A pilot's rapid descent while returning to base during a December mission in support of Operation Inherent Resolve caused his fatal crash in Jordan, according to an accident investigation board report released the Air Force announced Monday.
Capt. William H. DuBois Jr., a well-regarded F-16 pilot with the 77th Expeditionary Fighter Squadron, deployed to the region on Oct. 14 to conduct airstrikes targeting the Islamic State group in Iraq and Syria. He had flown 18 flights as part of the operation. Seventeen of those flights took place at night, including five where he landed at night.
On Dec. 1, DuBois and his wingman took off at about 4:20 a.m. local time, flying the entire time at night. The aircraft was outfitted for strike missions, including four 500-pound bombs, four air-to-air missiles, two external fuel tanks and multiple targeting pods.

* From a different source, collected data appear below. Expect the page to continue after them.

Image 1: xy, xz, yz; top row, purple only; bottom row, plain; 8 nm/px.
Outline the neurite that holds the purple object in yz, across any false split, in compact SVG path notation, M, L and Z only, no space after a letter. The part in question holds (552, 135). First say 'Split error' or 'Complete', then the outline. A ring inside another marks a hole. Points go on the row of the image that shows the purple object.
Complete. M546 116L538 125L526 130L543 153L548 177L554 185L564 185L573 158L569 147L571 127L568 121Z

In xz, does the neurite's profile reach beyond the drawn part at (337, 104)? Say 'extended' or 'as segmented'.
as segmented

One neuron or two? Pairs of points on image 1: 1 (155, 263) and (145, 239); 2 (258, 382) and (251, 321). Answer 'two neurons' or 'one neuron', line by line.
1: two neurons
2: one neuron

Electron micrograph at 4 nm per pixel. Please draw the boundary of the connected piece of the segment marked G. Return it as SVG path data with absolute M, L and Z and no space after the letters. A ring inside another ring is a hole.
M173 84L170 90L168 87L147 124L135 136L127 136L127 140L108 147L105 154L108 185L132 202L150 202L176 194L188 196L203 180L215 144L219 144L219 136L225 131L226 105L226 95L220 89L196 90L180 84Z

Shortly after taking off, the wingman radioed to DuBois that he had a landing gear door malfunction. The crew circled the base to burn off fuel and prepare to land.
The first pilot was able to land safely, and DuBois followed. It was still night out, and while DuBois was outfitted with working night-vision goggles, it isn't clear if he was using them.

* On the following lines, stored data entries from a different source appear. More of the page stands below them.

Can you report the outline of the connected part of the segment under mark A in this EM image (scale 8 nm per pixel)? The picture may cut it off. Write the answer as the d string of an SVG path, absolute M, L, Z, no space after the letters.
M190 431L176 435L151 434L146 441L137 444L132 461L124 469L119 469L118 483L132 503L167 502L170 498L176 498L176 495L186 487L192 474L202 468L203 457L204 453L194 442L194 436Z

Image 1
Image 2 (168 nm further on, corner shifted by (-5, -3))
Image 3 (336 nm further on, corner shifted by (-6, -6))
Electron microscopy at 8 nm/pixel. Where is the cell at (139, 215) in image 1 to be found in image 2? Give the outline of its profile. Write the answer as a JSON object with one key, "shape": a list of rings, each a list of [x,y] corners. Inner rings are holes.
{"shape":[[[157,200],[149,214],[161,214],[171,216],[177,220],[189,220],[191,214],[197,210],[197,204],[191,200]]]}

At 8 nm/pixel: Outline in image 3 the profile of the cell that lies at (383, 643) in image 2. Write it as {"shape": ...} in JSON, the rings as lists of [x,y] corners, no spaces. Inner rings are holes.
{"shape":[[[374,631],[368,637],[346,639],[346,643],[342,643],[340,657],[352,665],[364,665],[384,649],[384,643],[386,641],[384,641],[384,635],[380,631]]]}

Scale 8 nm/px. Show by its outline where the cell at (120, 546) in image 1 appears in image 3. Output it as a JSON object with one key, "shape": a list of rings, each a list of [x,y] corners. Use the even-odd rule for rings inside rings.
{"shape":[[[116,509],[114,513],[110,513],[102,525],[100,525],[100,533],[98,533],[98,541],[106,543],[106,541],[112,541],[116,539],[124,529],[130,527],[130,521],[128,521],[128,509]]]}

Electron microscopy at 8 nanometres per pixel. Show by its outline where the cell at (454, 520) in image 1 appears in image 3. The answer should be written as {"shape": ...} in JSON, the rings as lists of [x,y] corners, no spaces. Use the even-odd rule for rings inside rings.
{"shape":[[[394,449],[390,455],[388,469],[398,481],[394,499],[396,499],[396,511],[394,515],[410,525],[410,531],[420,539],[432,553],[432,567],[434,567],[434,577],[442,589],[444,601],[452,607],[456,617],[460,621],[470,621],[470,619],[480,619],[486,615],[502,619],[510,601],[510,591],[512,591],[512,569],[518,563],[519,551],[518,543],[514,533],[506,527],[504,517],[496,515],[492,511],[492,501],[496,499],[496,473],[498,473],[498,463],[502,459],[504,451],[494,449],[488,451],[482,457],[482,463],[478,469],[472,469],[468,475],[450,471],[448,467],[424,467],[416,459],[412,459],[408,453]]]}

Pilots with the squadron had flown many night approaches since deploying, and had established a practice to compensate for a lack of radar on approach. Pilots would begin their approach to the airfield later than what was outlined by squadron guidance, and would use instruments to help guide the aircraft down when normally they would rely on radar. The move would have the aircraft land more quickly, according to the report.
The move became standard among the pilots, but violated published procedures and guidance, according to the report.

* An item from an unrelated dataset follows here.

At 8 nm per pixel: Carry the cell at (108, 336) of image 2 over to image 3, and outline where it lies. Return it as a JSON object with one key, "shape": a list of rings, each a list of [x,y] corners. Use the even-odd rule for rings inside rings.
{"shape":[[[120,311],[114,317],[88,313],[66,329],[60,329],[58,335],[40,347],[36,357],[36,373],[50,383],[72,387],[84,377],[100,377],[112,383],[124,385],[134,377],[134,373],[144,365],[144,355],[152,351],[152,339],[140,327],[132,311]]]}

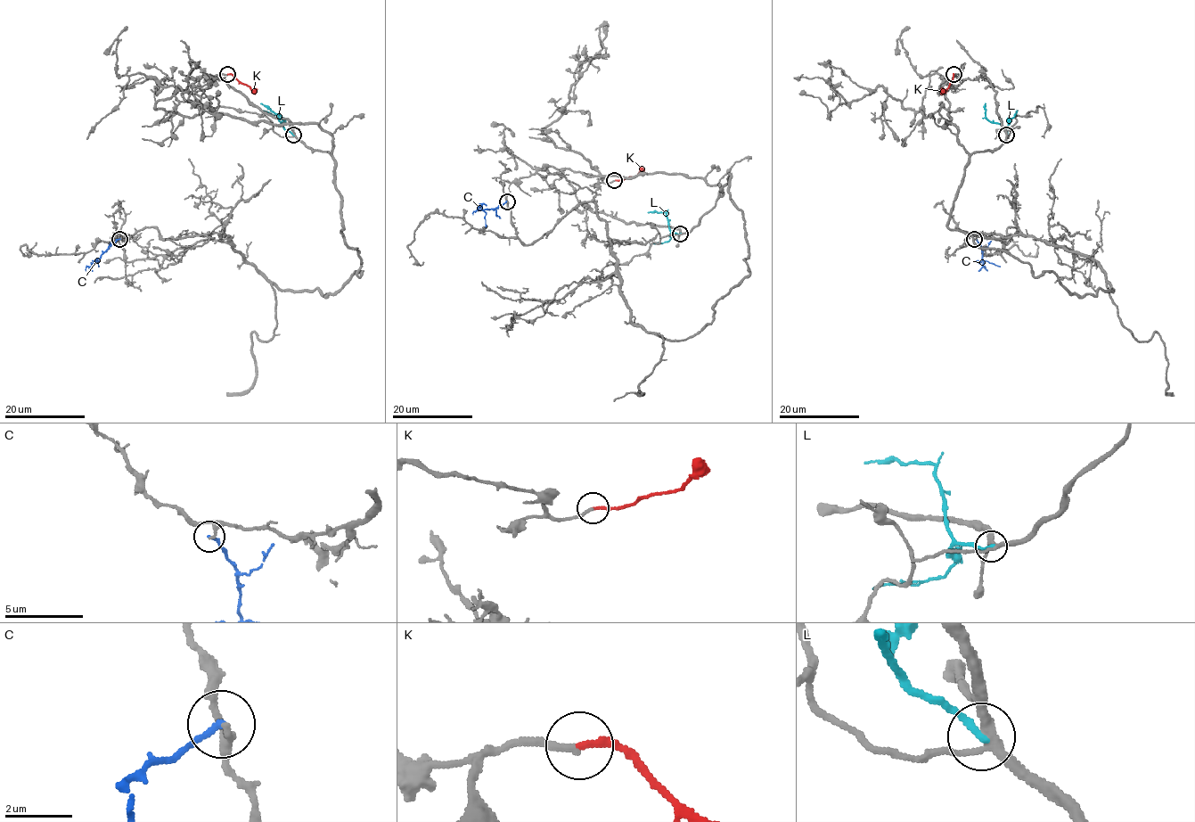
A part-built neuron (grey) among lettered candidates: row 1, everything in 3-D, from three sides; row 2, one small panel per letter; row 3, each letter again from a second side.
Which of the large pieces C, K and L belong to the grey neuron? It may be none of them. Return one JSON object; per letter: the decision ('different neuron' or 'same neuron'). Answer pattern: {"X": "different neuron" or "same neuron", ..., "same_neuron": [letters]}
{"C": "different neuron", "K": "same neuron", "L": "different neuron", "same_neuron": ["K"]}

"Despite published [squadron] guidance to the contract, this 'self set-up' approach by members of the [squadron] was a common practice within the squadron," the report states.
Leaders had taken steps to stop pilots from setting up their own approaches in this way, but they had not been effective.
On this flight, DuBois set up his approach closer to the landing strip and at about 3,500 mean sea level. He continued to descended quickly, and turned into a "dog leg" maneuver to intercept the approach course at about 2,300 mean sea level, well below the minimum altitude requirementof about 4,000 feet mean sea level, according to the report.
Because he was flying so low, DuBois the pilot was unable to recognize and recover from the descent. After pulling out of the turn, about one second before hitting the ground, DuBois apparently was able to see he was too low and attempted a 4G level pull away from the ground, but it was too late. He crashed at 4:58 a.m.
The F-16 was destroyed, at a loss of $30.8 million. There were no other injuries or damages to civilian property. A host nation recovering helicopter launched to recover his remains and bring them back to the U.S.
DuBois grew up in New Castle, Colorado, and graduated from the University of Colorado at Boulder, where he was a part of the school's Reserve Officer Training Corps.
"He was the best man I ever knew," his father, William DuBois Sr., said in a statement following the crash. "He had a short life that was so well-lived. He lived life to the fullest. He was so much more."
DuBois had a total of 741 hours of flight time. Commanders had said he would likely be the next in his squadron to be picked for the U.S. Air Force Weapons School.